[Dataset Boundary: Start]

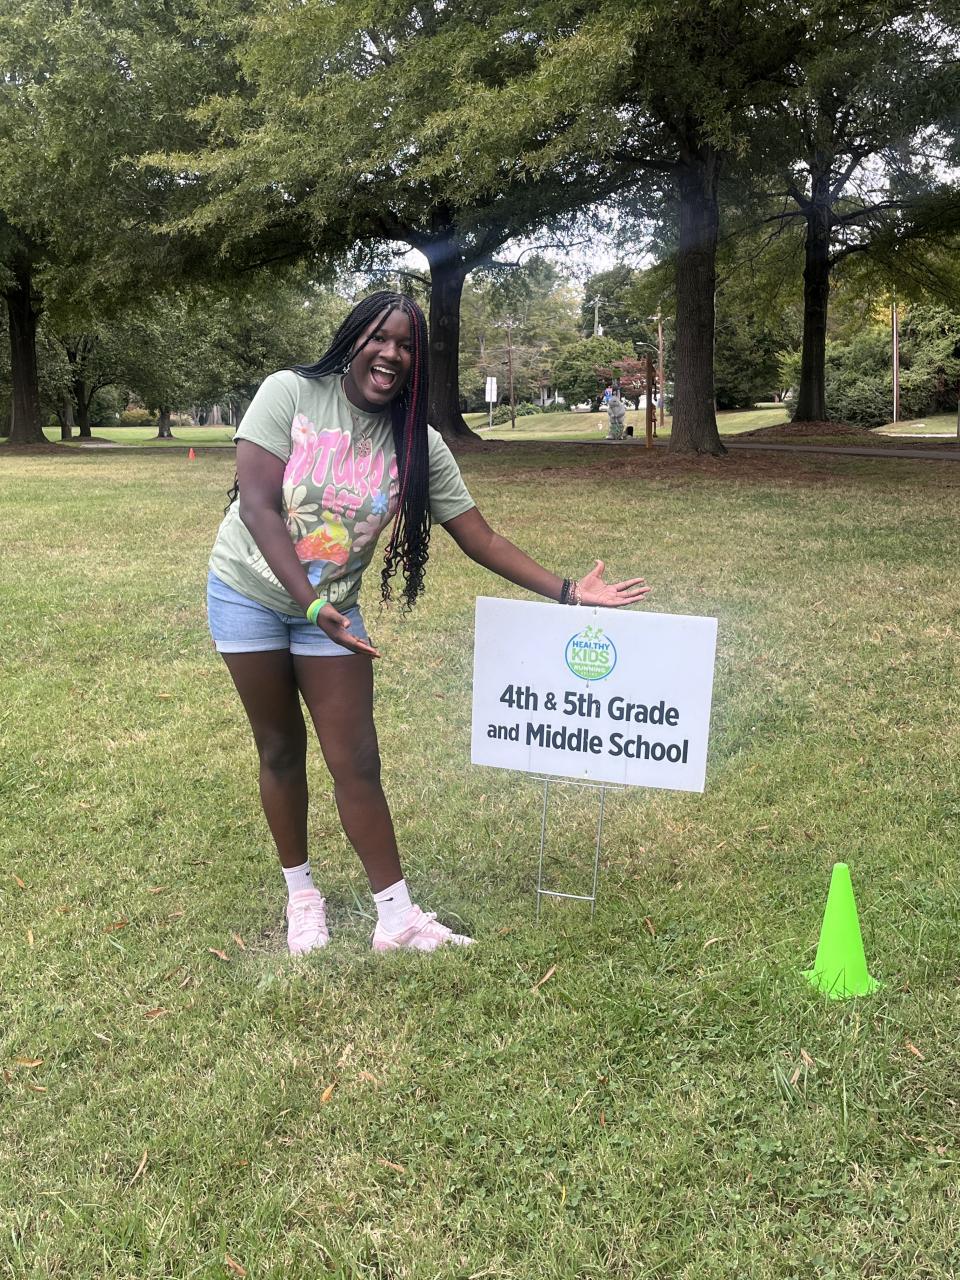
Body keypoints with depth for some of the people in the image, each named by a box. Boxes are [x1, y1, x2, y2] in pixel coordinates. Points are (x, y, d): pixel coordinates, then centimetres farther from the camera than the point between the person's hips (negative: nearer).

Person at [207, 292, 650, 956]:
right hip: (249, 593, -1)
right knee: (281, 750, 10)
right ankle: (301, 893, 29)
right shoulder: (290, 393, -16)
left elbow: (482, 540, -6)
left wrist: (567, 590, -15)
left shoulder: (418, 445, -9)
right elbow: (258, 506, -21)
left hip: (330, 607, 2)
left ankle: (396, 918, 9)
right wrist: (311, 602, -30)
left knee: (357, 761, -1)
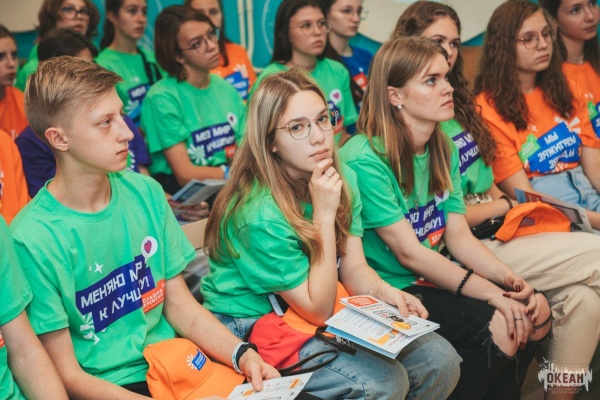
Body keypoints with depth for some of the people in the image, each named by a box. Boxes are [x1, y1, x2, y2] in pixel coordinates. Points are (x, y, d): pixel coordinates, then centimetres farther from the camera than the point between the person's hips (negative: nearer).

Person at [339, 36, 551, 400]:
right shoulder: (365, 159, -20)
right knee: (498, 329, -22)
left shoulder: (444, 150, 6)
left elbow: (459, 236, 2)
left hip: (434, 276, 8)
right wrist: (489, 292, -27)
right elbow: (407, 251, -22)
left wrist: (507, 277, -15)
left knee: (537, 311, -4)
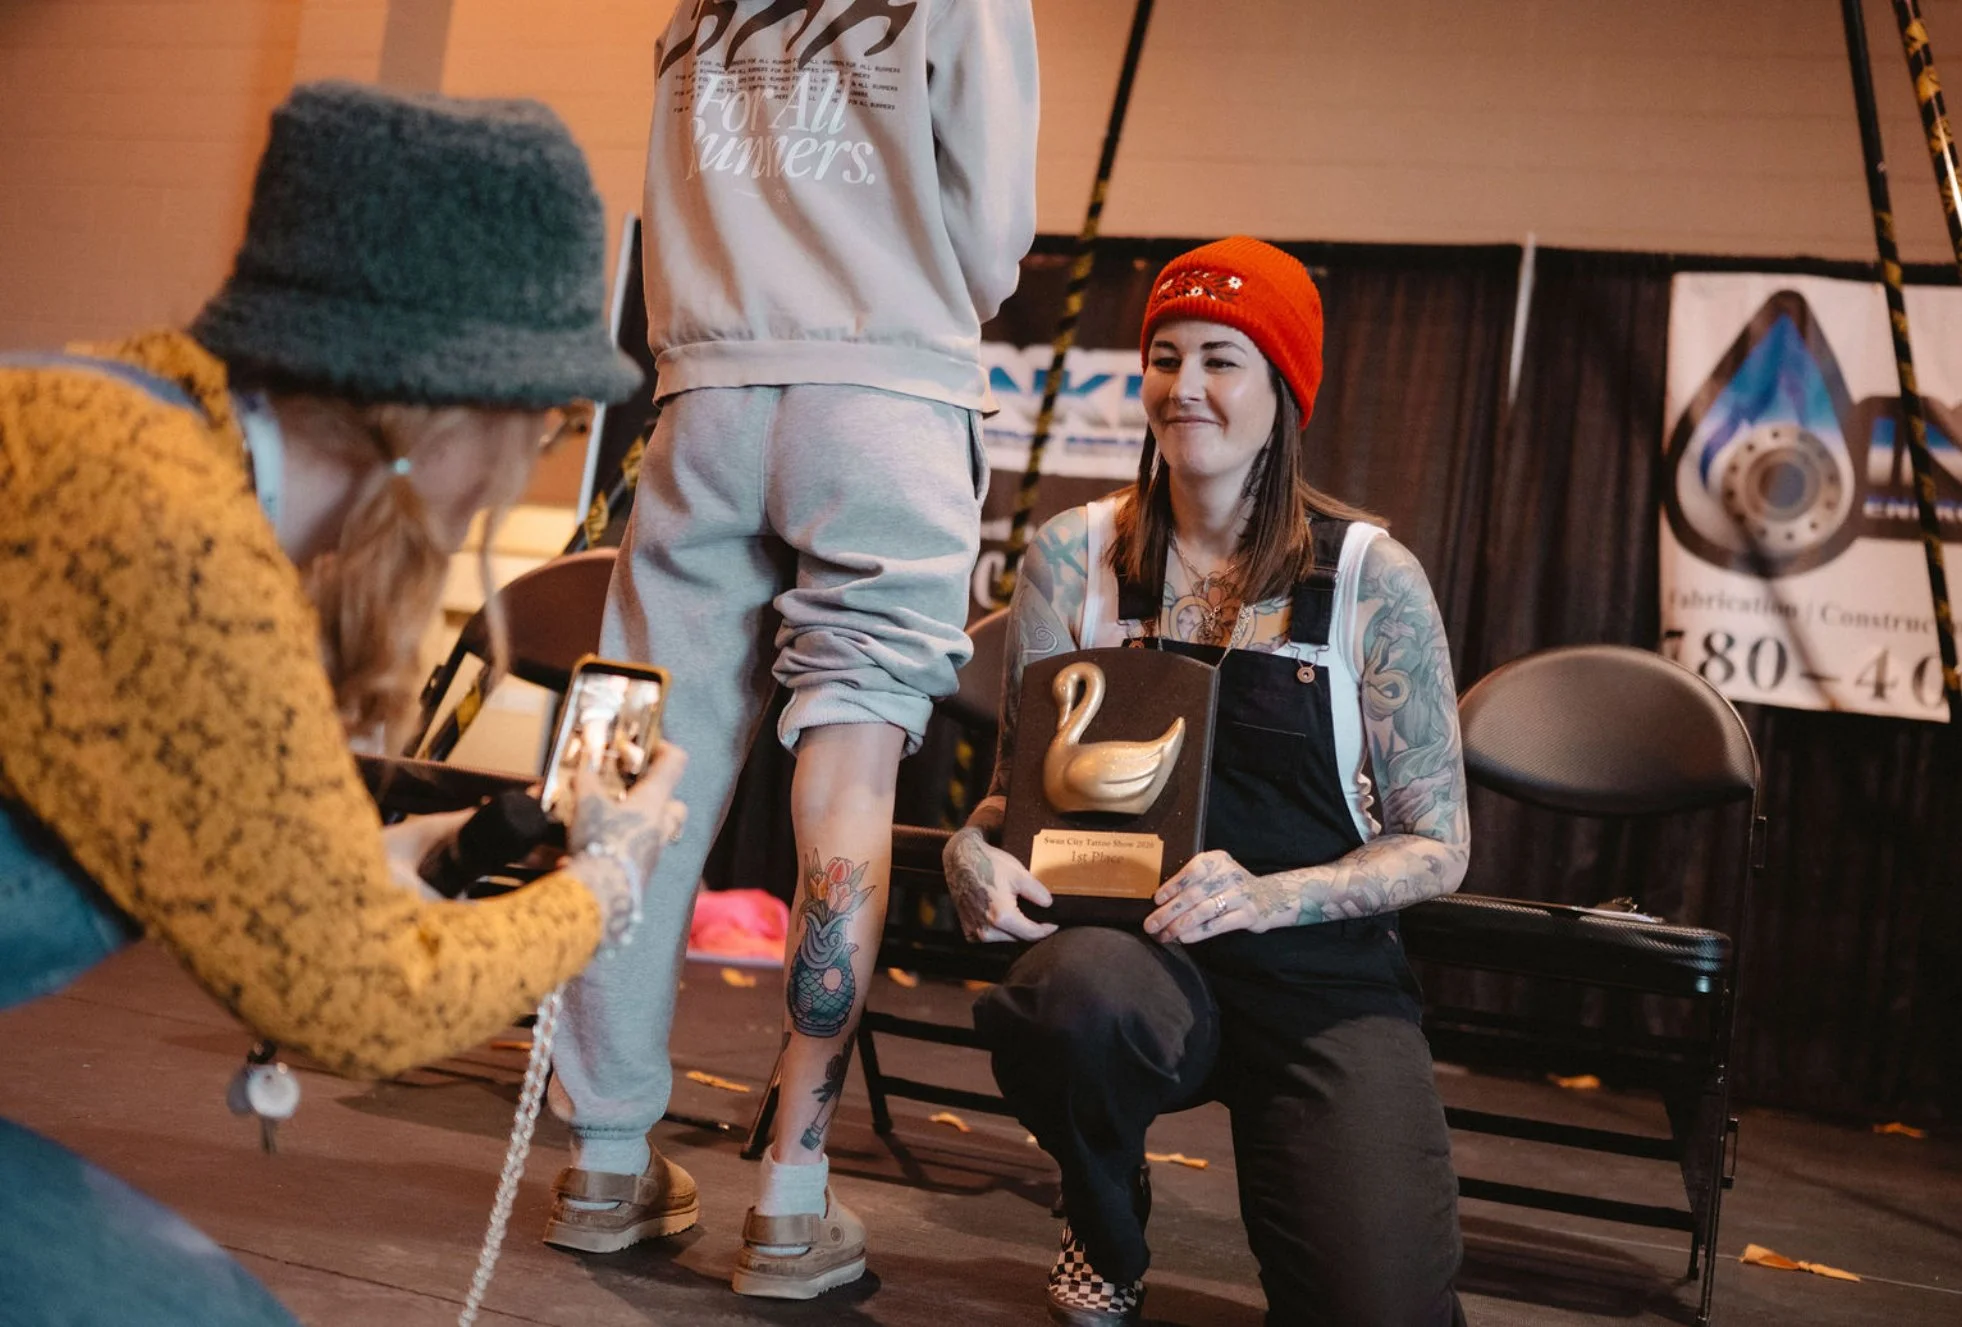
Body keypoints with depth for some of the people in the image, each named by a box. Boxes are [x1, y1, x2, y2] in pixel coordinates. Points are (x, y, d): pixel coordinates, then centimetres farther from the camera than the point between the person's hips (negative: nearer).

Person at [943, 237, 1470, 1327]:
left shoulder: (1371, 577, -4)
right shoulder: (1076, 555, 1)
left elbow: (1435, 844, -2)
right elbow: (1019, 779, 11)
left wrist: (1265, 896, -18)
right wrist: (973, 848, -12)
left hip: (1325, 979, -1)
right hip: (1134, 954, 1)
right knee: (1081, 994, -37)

[Dataset Boundary: End]
[Dataset Boundary: Start]

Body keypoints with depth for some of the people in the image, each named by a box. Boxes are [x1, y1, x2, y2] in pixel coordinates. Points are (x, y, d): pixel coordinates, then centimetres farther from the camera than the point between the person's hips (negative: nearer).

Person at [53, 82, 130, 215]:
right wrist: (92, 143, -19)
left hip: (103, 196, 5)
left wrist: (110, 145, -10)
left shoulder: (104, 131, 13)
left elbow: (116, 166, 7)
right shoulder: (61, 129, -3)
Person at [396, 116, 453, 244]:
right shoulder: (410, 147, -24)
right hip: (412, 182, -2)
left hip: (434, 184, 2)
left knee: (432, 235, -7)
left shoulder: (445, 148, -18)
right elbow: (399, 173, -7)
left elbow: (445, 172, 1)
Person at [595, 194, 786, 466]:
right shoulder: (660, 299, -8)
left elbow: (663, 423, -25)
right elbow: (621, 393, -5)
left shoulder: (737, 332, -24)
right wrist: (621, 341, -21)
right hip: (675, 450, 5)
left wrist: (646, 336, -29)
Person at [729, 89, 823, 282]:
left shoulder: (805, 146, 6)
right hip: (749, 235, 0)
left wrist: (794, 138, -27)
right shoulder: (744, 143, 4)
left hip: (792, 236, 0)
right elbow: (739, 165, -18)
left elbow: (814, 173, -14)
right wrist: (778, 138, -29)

[Dataset Boundary: End]
[Dataset Boundary: Start]

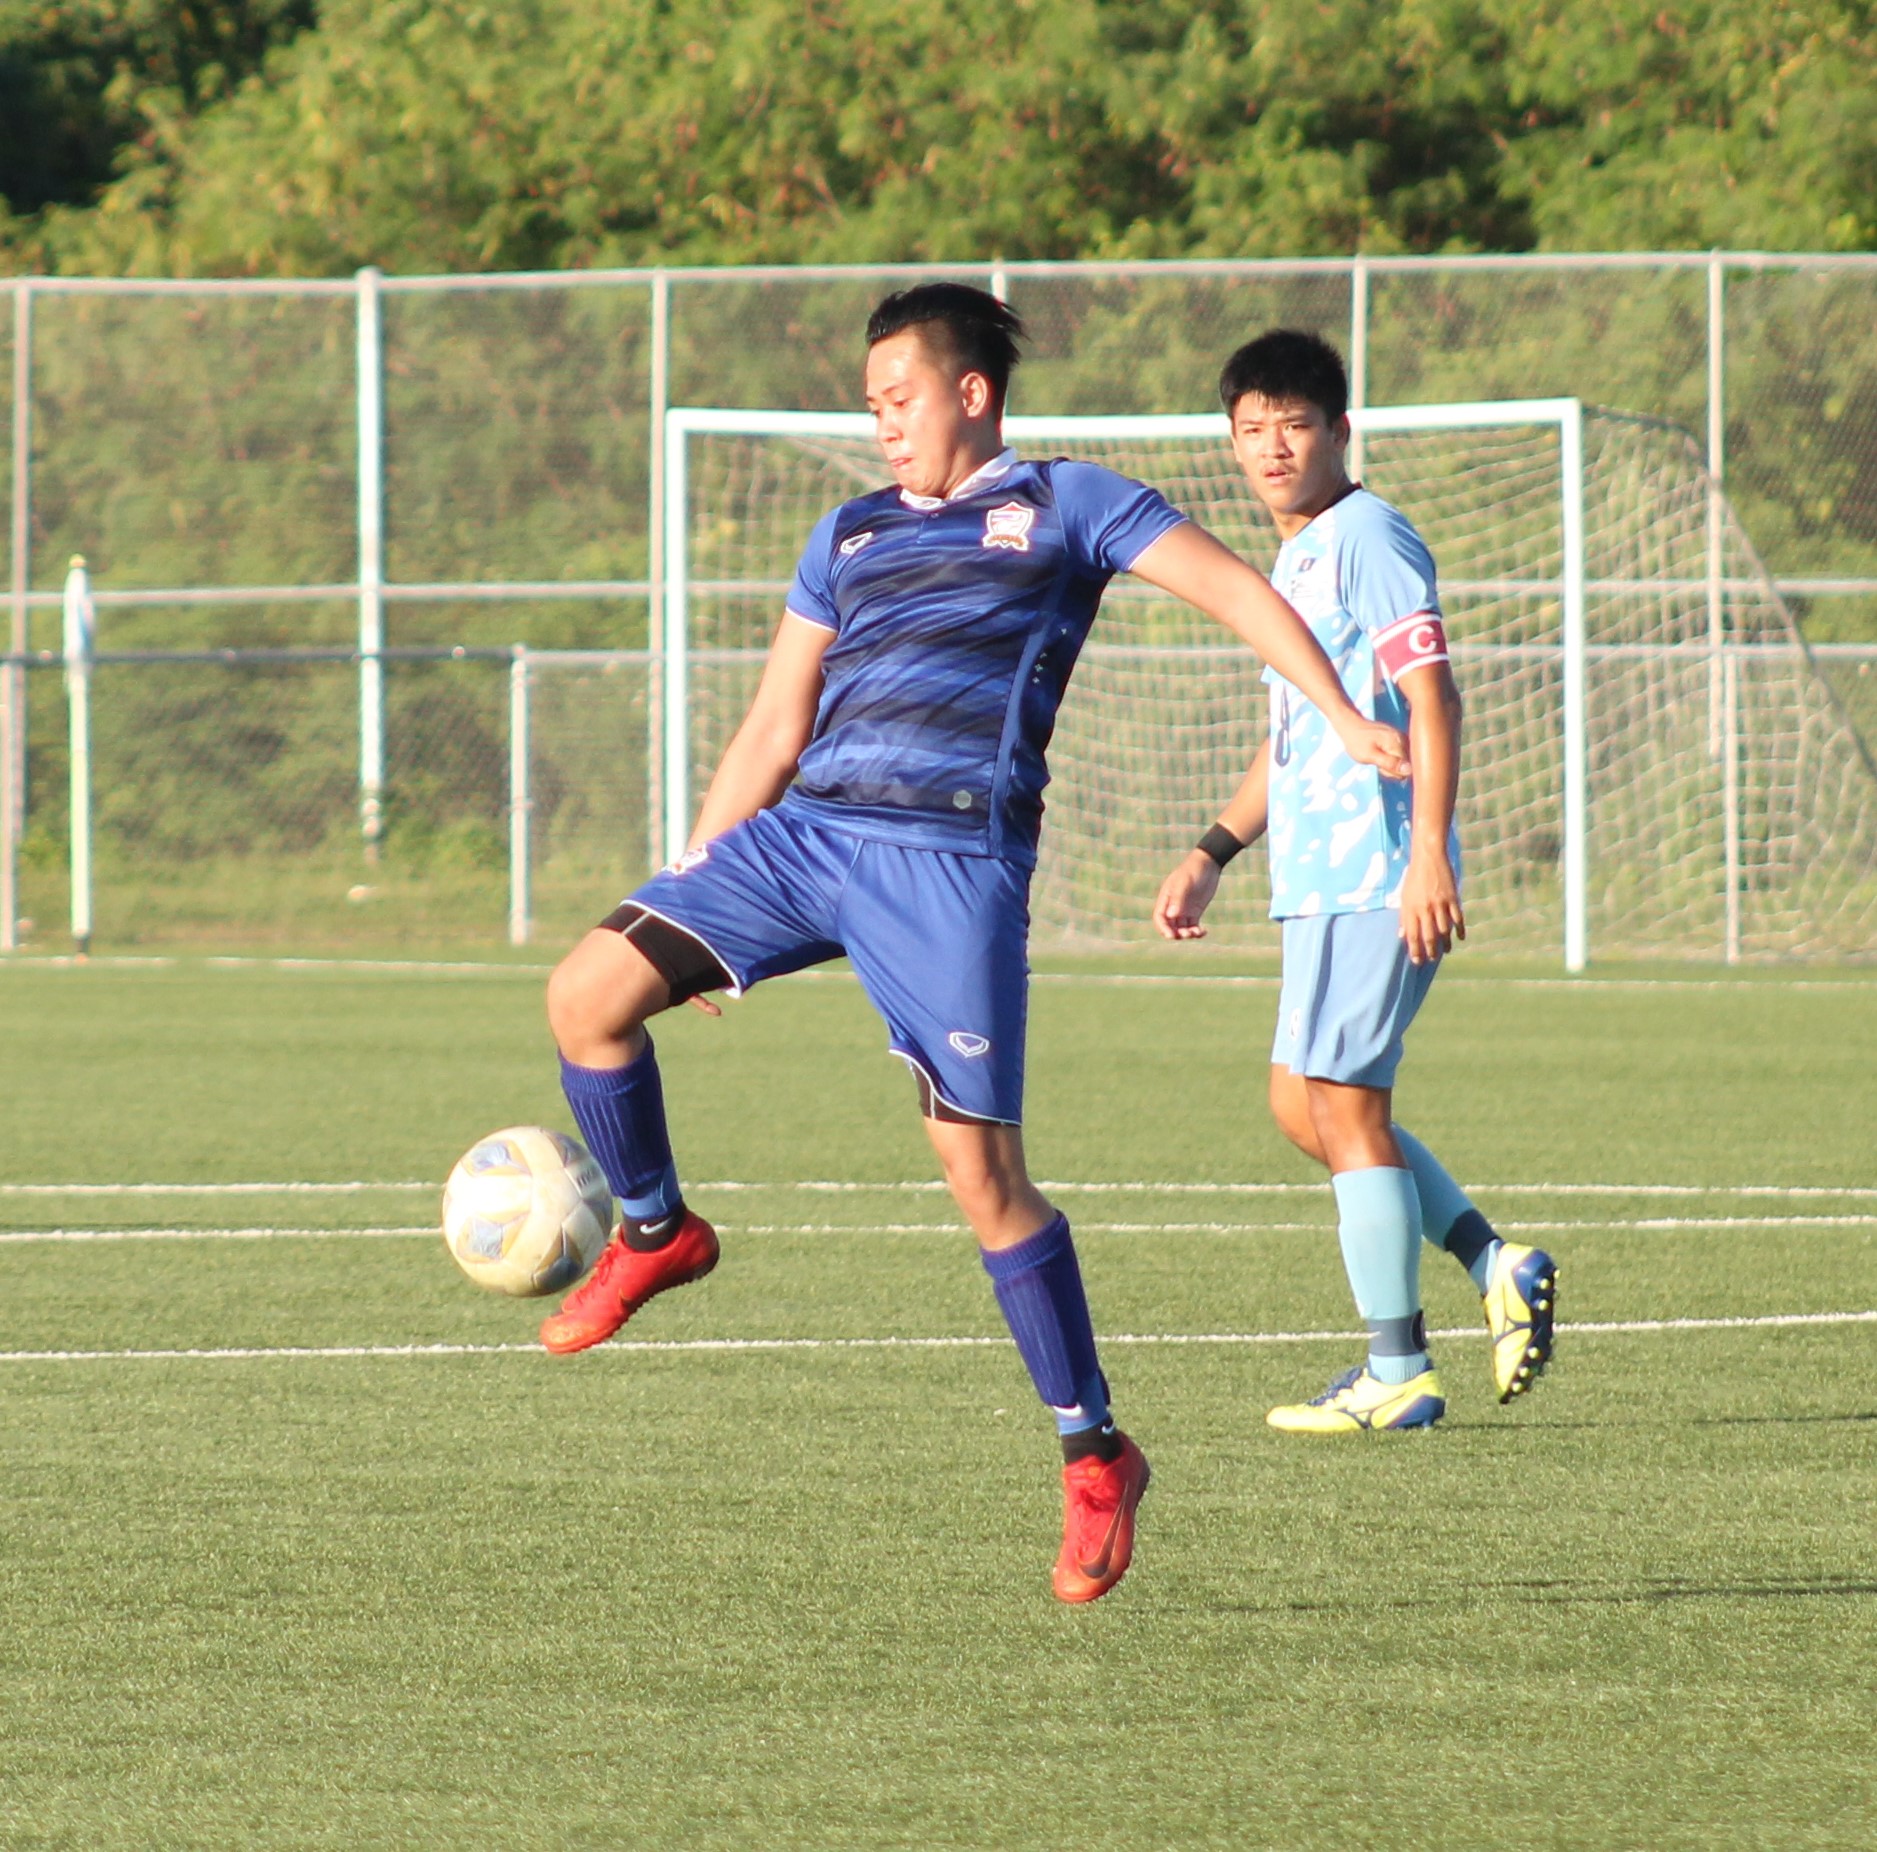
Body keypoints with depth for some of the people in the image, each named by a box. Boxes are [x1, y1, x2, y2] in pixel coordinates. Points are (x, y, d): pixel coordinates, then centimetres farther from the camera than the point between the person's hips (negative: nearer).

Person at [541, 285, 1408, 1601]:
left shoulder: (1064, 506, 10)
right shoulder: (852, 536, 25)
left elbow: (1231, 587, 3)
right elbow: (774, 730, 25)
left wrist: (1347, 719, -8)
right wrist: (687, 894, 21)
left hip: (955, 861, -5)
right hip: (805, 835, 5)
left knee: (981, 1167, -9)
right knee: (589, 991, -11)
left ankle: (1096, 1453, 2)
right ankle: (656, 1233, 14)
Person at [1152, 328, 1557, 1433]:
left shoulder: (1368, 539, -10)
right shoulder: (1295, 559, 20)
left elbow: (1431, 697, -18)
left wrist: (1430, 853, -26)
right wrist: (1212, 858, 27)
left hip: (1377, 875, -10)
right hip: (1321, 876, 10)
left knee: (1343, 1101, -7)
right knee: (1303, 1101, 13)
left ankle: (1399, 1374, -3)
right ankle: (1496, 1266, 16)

[Dataset Boundary: End]

§ Task objective
Update the listing from the line with "right knee: (589, 991, -11)" up to and including the line with "right ankle: (1496, 1266, 16)", replacing "Person at" with "Individual at" and changing nothing else.

§ Written answer
right knee: (589, 991, -11)
left ankle: (1096, 1453, 2)
right ankle: (656, 1233, 14)
Individual at [1152, 328, 1557, 1433]:
left shoulder: (1368, 539, -10)
right shoulder: (1295, 559, 20)
left elbow: (1431, 697, -18)
left wrist: (1430, 853, -26)
right wrist: (1212, 858, 27)
left hip: (1377, 875, -10)
right hip: (1321, 876, 10)
left knee: (1343, 1101, -7)
right knee: (1303, 1101, 13)
left ankle: (1399, 1374, -3)
right ankle: (1496, 1266, 16)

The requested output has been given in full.